- Available data
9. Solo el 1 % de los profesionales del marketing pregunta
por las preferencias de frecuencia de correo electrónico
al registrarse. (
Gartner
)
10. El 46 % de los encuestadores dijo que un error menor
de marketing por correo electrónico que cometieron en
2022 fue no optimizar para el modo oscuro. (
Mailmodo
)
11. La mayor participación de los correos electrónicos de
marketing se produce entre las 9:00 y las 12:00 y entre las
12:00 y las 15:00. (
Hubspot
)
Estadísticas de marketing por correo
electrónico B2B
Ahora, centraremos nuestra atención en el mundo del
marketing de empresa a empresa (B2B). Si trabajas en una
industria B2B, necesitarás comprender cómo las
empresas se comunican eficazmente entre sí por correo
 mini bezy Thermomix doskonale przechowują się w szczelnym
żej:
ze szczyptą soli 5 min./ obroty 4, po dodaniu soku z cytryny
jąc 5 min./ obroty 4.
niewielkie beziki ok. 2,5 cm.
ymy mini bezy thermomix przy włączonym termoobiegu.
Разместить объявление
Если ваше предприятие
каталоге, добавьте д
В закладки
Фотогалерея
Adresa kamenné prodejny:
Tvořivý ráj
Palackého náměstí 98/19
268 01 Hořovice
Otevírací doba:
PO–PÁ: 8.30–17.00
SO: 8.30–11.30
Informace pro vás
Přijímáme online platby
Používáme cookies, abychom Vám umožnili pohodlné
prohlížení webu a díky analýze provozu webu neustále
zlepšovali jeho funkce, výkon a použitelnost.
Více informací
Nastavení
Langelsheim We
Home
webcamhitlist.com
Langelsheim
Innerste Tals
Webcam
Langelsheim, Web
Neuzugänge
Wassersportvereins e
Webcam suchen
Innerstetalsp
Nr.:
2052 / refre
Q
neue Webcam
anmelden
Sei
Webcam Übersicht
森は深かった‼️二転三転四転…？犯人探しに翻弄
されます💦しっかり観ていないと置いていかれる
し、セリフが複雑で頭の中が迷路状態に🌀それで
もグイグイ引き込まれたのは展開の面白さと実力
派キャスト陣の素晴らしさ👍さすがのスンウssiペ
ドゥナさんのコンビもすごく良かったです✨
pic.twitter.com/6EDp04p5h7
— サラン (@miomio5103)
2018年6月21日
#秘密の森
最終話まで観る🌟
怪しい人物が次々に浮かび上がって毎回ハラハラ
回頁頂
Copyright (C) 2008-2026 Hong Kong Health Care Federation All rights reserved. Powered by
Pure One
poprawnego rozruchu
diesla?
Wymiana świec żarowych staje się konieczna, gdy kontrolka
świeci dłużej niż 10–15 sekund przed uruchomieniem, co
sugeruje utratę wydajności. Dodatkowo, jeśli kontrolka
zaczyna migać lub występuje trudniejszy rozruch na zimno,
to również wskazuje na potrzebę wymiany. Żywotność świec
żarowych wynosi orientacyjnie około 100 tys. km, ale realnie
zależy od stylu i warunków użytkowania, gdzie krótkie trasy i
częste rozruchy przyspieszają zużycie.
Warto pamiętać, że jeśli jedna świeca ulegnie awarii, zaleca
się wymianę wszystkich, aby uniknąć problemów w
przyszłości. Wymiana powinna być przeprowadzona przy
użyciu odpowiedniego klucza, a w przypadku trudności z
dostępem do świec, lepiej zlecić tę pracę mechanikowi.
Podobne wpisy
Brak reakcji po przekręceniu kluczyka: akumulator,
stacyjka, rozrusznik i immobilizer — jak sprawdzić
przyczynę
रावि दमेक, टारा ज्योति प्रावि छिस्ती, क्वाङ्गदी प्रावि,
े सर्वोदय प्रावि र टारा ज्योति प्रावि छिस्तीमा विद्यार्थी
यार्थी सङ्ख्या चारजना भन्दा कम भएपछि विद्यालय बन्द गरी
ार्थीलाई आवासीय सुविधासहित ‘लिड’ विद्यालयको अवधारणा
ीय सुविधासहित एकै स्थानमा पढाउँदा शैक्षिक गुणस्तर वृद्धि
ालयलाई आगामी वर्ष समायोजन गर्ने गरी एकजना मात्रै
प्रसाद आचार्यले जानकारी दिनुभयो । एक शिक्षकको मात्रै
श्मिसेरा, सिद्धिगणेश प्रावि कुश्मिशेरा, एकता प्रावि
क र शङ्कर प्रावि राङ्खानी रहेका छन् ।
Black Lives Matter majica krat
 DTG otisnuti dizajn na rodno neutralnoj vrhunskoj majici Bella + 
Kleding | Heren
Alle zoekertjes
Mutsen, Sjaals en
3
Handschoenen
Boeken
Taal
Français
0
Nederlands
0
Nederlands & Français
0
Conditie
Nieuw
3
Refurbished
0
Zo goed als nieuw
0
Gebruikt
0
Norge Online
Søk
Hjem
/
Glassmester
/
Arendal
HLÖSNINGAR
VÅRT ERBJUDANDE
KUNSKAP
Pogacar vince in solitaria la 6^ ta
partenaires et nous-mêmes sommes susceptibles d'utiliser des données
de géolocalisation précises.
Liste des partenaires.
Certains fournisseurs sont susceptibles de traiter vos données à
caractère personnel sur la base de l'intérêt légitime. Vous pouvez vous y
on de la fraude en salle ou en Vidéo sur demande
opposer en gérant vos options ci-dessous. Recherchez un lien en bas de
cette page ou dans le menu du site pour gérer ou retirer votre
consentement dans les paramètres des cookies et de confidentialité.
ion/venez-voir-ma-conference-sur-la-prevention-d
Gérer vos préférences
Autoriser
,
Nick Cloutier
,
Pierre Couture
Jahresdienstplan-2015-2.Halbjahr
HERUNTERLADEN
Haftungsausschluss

- Exercise description
Write down only the closing run of lines: the one containing "Gérer vos préférences" and every line after it to the end of the entries, exactly.

- Solved problem
Gérer vos préférences
Autoriser
,
Nick Cloutier
,
Pierre Couture
Jahresdienstplan-2015-2.Halbjahr
HERUNTERLADEN
Haftungsausschluss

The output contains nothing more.